/*
TASK: fence8
LANG: C++
*/
/*
這道題真是相當惡心……
提交9次后終于過了，剛開始時的第4組數據~~o(∩_∩)o...哈哈，終于A掉了！ 
題目求能切出來的最多木料，而且木料不管長短，價值都是1，這樣的多重背包看起來簡單，遺憾的是50個包挑1023個東西，而且包的容量各不相同。
只能搜索。這里用到了以前沒用到過的搜索方法，DFSID（Depth First with Iterative Deepening）
usaco在1.4的時候有提到過這種搜索方法，事實上就是當BFS空間不夠時的一種用時間向空間妥協的方法。
迭代加深搜索的時間復雜度高于廣搜，usaco的分析如下：
Depth First with Iterative Deepening (ID)
An alternative to breadth first search is iterative deepening. Instead of a single breadth first search, run D depth first searches in succession, each search allowed to go one row deeper than the previous one. That is, the first search is allowed only to explore to row 1, the second to row 2, and so on.

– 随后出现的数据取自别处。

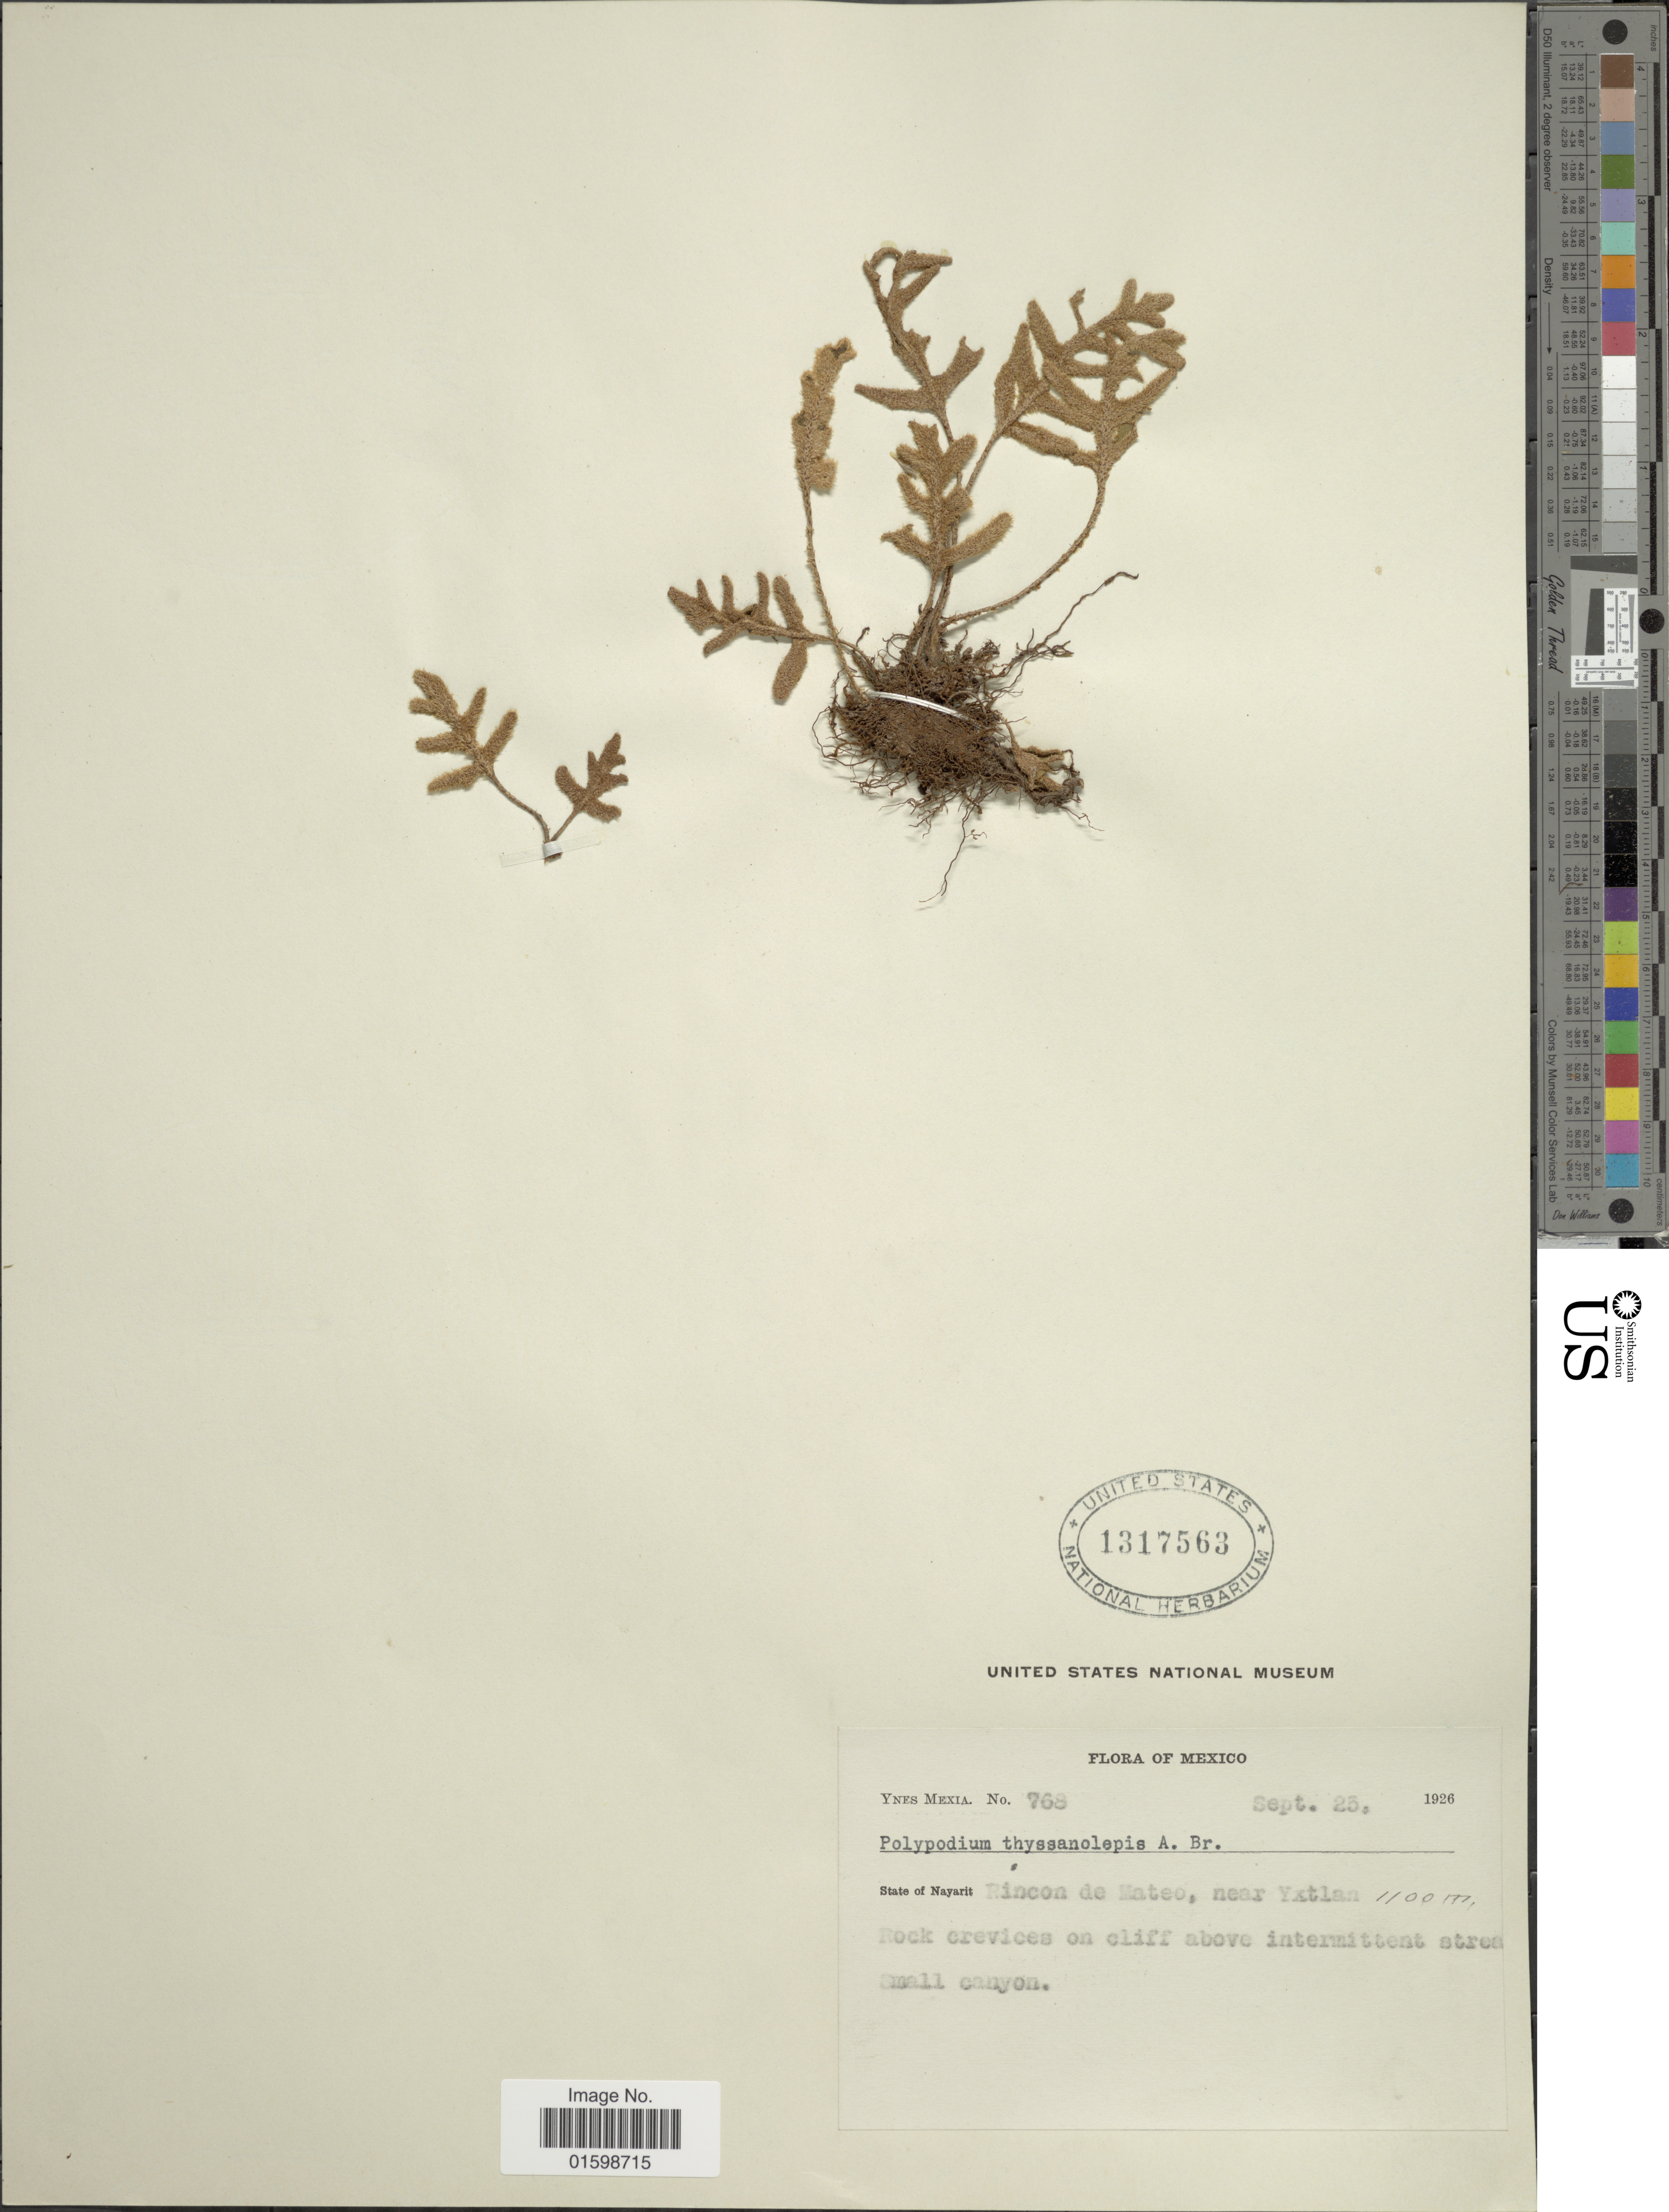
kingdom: Plantae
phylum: Tracheophyta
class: Polypodiopsida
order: Polypodiales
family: Polypodiaceae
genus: Pleopeltis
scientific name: Pleopeltis thyssanolepis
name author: (A. Braun ex Klotzsch) E.G. Andrews & Windham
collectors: Y. Mexia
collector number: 768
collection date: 1926-09-25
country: Mexico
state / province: Nayarit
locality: Rincon de Mateo, near Yxtlan, rock crevices on cliff above intermittent stream [interpreted] small canyon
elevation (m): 1100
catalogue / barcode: US 1317563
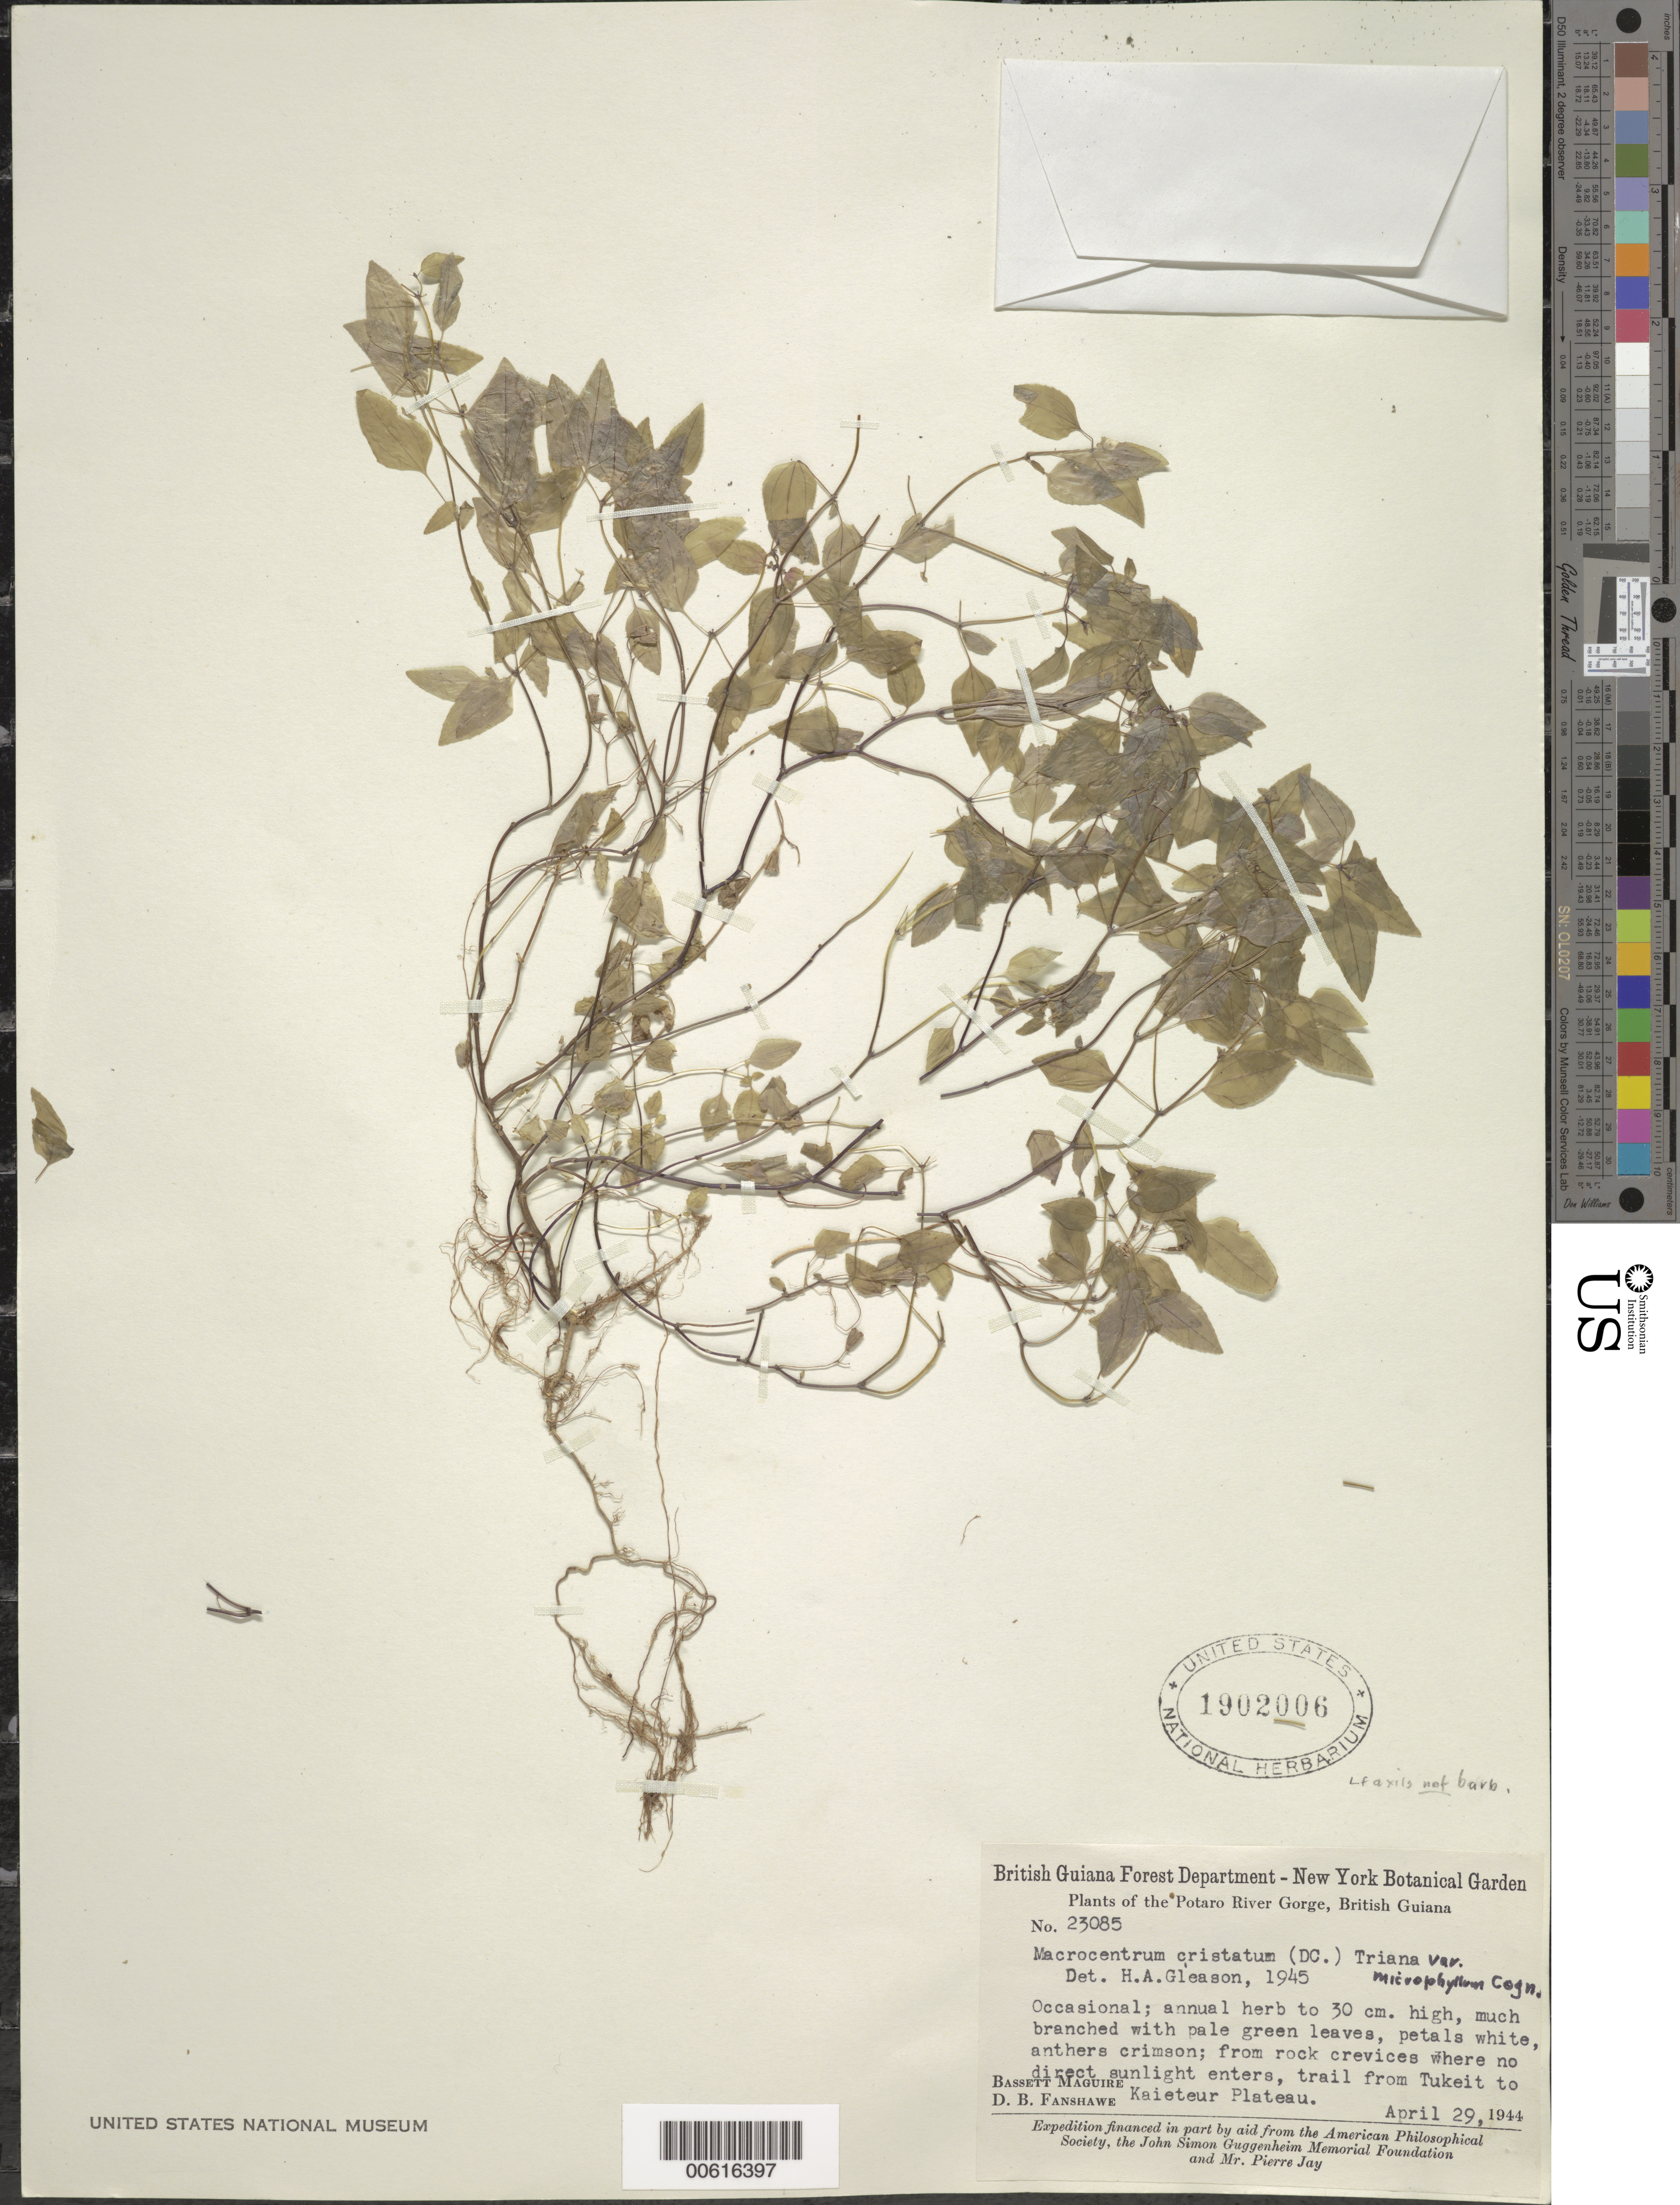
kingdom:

This ``simulates'' a breadth first search at a cost in time but a savings in space. 

Complexity
The space complexity of iterative deepening is just the space complexity of depth first search: O(n). The time complexity, on the other hand, is more complex. Each truncated depth first search stopped at depth k takes ck time. Then if d is the maximum number of decisions, depth first iterative deepening takes c0 + c1 + c2 + ... + cd time. 

If c = 2, then this sum is cd+1 - 1, about twice the time that breadth first search would have taken. When c is more than two (i.e., when there are many choices for each decision), the sum is even less: iterative deepening cannot take more than twice the time that breadth first search would have taken, assuming there are always at least two choices for each decision. 

另外就是剪枝：
1.這道題由于木料的價值都是1，所以必然如果最大能切K個，則這K個木料必定是木料從小到大排序后的前K個。先把后面的那些剪掉 。
2.在分析搜索樹時，搜索樹越扁平，那么同樣的剪枝效率越低，搜索樹跟部越窄，剪枝效果越明顯。所以我們把木料從大到小搜索，而木板從小到大搜索。
3.由于有重復的木料出現，那么在搜索的過程中，如果rail[i]==rail[i-1],而第i塊木料在第K塊木板上切的，那么第i-1塊木料必定在大于等于K的木板上切出。這個方法可以剪掉很多！！
4.對于切剩下的board（無法再切下rail），統計一下總和。如果大于 board長度總和-rail長度總和，一定無解，可以剪枝。 
*/
#include<iostream>
#include <fstream>
#include <algorithm> 
using namespace std;
ifstream fin("fence8.in");
ofstream fout("fence8.out");

int nbd,nrail,best;
int board[51];
int rail[1024];
int rem[51];
int sumlen[1024];
long long sum=0;
long long maywaste,waste;
 
void DFS(int depth,int index)     
{
    if(depth == 0)
    {
        for(int i=index; i<nbd; ++i)
            if (rem[i]>=rail[0])
            {
                fout << best+1 << endl;
                fout.close();
                exit(0);
            }
        return;
    }
    for(int i=index; i<nbd; ++i)
        if(rem[i]>=rail[depth])
        {
            long long oldwaste=waste;
            rem[i]-=rail[depth];
            if (rem[i]<rail[0] && waste+rem[i]>maywaste)   //剪枝方法4 
            {
                rem[i]+=rail[depth];
                continue;
            }
            if (rem[i]<rail[0]) waste+=rem[i];
            if(rail[depth-1] == rail[depth]) DFS(depth-1,i);     //剪枝方法3 
            else DFS(depth-1,0);
            rem[i]+=rail[depth];
            waste=oldwaste;
        }
}
void DFSID(int nr)
{
     for(int i=nr-1;i>=0;--i){       //木料從大到小 
        waste=0;
        maywaste=sum-sumlen[i];   //記錄木板的總長比木料總長多的值 
        best=i;
        DFS(i,0);
    }
}
int main()
{
    fin>>nbd;
    for(int i=0;i<nbd;i++){
        fin>>board[i];
        sum+=board[i];
        rem[i]=board[i];
    }
    fin>>nrail;
    for(int i=0;i<nrail;i++)
        fin>>rail[i];
    fin.close();
 
    sort(board,board+nbd);                           //剪枝方法2的排序 
    sort(rail,rail+nrail);
 
    int temp=0;
    sumlen[0]=rail[0];
    while(temp<nrail && sumlen[temp]<=sum){           //剪枝方法1 
         ++temp;
         sumlen[temp]=sumlen[temp-1]+rail[temp];
    }
    nrail=temp; 
    DFSID(nrail);
    fout<<'0'<<endl;
    return 0;
}